Am 01.08.2005 stieg ein 19-Jähriger Deutscher, Teilnehmer einer Jugendgruppe, unter der Absperrung der Aussichtsplattform oberhalb des Schlegeisspeichers hindurch und kletterte einen Felsvorsprung ab. Dabei brach ihm ein Griff
aus. Er stürzte ca. 40 Meter ab und erlitt tödliche Kopfverletzungen.
- Schwammerln.
Ein 76-Jähriger Mann verirrte sich Mitte August 2005 beim Schwammerlsuchen im alpinen Waldgelände (Raum Sonnthofen/Stmk.) und musste eine Nacht im Freien verbringen. Er erlag seiner Unterkühlung – Erschöpfung - unmittelbar nach der Bergung.

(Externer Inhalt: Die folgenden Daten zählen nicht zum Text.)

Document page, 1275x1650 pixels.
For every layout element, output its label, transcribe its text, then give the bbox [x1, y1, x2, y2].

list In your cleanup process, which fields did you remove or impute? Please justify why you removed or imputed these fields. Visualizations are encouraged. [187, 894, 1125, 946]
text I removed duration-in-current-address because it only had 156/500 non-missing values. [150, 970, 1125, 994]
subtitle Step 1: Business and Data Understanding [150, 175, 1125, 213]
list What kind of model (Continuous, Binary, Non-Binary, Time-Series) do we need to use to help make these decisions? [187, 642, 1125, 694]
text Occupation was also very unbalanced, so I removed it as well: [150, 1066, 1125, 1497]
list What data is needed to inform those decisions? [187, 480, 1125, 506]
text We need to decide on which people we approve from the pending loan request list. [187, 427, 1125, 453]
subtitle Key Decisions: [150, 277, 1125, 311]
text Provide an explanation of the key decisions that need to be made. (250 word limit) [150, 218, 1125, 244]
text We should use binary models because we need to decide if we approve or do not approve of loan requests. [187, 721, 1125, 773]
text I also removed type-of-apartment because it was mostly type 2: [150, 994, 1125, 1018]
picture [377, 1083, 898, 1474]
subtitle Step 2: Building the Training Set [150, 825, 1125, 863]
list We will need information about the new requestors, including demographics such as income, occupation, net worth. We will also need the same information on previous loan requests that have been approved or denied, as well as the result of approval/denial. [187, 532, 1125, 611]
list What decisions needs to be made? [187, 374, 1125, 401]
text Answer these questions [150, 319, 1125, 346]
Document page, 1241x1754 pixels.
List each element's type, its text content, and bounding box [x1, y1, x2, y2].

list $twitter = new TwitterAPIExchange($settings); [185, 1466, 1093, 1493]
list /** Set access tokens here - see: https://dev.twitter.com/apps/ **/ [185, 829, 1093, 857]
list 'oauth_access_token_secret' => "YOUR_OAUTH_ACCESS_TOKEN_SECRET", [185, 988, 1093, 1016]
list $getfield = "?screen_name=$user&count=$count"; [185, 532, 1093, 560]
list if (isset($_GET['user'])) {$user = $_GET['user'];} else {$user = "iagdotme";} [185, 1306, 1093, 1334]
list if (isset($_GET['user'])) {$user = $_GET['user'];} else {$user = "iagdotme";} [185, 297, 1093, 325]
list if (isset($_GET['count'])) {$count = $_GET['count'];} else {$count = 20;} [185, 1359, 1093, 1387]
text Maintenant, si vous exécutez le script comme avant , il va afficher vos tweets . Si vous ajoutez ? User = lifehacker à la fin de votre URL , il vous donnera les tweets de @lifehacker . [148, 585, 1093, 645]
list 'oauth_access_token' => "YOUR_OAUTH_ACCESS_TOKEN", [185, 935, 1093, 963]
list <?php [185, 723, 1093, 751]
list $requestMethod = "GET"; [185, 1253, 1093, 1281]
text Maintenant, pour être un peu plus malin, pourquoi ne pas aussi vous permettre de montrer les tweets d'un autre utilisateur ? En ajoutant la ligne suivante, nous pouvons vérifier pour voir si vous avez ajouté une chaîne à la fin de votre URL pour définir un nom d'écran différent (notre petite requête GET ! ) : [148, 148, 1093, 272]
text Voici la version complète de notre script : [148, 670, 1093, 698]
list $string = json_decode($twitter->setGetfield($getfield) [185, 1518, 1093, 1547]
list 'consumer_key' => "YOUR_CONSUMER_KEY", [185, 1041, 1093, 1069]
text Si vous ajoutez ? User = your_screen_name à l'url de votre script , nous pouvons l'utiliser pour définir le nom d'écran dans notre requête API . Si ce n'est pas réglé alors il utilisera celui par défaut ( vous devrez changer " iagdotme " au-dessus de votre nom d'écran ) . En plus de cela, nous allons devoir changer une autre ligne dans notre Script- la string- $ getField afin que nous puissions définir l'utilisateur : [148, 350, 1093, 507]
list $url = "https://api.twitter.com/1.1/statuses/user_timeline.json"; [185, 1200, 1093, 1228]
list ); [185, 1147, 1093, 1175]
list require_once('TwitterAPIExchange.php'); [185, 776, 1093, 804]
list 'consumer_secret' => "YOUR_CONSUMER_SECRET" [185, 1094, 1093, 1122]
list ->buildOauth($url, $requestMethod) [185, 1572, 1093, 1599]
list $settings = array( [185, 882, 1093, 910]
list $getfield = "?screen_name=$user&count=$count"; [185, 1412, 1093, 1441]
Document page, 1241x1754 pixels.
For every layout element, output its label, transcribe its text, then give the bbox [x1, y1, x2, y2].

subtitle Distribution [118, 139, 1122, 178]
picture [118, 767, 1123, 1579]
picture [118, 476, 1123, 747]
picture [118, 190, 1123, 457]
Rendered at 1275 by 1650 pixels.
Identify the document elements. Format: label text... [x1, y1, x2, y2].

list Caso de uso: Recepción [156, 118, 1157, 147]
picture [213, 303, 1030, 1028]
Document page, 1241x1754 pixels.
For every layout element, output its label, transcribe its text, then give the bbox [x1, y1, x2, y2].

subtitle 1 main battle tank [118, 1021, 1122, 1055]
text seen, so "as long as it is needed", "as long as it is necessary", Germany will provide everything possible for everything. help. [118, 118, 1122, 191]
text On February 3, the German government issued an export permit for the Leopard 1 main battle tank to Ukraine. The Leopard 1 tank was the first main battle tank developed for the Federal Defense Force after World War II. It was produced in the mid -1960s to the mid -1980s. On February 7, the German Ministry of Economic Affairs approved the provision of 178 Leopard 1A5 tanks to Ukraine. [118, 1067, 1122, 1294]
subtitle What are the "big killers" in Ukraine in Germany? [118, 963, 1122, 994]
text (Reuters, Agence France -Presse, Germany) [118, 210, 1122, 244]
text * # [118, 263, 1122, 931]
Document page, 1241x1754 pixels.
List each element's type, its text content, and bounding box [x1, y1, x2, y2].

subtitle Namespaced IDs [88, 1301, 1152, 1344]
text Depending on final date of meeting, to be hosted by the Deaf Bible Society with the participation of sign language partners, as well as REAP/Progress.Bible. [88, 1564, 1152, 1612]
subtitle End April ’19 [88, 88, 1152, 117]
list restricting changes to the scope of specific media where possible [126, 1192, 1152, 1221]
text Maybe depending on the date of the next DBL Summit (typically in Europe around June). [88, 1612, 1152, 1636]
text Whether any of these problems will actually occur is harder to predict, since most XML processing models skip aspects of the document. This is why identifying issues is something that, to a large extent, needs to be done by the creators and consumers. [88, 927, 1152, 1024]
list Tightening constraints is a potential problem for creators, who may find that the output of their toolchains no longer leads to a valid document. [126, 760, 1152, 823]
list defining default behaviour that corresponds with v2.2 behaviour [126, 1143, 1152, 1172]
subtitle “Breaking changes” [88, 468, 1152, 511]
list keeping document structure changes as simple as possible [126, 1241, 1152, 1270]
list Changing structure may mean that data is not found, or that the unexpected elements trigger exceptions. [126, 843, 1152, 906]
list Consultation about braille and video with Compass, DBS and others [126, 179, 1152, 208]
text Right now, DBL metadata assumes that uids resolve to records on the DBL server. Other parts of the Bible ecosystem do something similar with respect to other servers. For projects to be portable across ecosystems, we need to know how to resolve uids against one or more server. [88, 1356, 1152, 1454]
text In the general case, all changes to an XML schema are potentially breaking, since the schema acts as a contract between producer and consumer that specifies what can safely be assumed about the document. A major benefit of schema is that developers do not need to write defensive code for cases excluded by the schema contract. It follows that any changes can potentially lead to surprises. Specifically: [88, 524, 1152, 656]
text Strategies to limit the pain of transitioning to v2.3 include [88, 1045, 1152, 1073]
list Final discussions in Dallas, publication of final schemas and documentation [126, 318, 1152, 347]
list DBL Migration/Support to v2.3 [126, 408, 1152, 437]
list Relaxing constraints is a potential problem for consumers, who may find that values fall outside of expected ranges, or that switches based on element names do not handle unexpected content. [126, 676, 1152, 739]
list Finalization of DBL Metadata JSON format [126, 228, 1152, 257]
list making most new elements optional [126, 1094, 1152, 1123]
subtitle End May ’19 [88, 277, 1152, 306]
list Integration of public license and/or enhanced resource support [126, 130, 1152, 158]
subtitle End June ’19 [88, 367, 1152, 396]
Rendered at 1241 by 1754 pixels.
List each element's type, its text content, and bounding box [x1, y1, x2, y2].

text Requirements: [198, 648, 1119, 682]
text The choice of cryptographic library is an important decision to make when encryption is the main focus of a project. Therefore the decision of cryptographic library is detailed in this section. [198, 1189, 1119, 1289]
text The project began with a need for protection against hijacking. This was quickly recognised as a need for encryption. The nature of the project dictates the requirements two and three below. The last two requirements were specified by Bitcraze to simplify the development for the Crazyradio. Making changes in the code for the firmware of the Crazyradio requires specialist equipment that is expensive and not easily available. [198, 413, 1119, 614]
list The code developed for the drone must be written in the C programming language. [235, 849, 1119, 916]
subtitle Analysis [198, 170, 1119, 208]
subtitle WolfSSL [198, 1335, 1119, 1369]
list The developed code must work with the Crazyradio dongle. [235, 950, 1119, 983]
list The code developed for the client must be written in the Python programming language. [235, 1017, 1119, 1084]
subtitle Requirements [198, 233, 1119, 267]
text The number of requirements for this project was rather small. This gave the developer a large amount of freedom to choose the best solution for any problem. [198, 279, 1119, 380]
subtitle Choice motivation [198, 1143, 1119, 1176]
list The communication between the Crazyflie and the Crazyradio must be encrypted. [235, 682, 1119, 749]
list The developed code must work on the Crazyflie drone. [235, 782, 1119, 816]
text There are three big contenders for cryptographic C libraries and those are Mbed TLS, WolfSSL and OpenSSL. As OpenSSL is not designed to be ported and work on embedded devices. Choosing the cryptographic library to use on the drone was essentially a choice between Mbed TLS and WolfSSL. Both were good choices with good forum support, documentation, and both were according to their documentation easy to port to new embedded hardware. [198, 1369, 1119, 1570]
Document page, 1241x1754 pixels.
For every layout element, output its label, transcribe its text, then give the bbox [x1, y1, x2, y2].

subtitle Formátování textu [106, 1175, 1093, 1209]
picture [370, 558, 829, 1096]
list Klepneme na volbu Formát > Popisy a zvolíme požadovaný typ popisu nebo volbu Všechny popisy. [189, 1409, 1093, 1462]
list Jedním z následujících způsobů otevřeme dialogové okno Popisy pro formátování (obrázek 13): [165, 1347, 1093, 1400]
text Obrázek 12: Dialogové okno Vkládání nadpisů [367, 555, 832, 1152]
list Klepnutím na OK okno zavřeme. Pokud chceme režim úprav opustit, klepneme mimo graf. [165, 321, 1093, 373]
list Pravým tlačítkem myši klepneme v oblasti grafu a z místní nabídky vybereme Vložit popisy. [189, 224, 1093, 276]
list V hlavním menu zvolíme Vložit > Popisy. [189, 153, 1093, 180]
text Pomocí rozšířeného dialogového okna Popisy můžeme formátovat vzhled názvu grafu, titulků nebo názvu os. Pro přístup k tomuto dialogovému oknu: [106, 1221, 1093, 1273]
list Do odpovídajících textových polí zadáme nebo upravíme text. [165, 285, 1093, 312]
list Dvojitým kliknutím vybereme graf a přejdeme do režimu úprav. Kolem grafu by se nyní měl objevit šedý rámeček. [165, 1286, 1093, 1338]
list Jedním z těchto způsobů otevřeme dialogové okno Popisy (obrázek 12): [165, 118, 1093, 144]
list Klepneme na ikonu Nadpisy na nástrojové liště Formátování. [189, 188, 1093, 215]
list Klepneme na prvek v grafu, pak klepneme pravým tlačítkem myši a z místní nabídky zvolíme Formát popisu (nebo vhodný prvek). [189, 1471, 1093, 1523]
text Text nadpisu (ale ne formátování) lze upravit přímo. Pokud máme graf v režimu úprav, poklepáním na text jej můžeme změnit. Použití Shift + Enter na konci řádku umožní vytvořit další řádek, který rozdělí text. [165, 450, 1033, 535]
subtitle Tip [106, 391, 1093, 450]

- Beim Klettern abgestürzt.
Zwei erfahrene Wiener Bergsteiger [Erich B., 71 und Klaus H., 72] unternahmen auf der Rax am 06.09.2005 eine Klettertour durch die Blechmauer - Gratkamine IV+. Einer der beiden rutschte nach einem Steinschlag aus
und stürzte 70 Meter in das Seil. Beim Versuch, den Freund zu bergen, stürzte auch der zweite Alpinist vor den Augen der Helfer im Rettungshubschrauber in den Tod.
- Klebehaken.
Ein 20-Jähriger Kletterer seilte sich am 29.10.2005 über die Felskletterroute Via Anna in der Mandlwand/Mühlbach/Salzburg mittels Halbseil als Erster ab. Sein 23-jähriger Freund wollte nachkommen und belastete dabei den Klebehaken in Längsrichtung, um seine Selbstsicherung auszuhängen. Dabei zog er den Haken aus dem Bohrloch und stürzte ca. 100 Meter tödlich ab.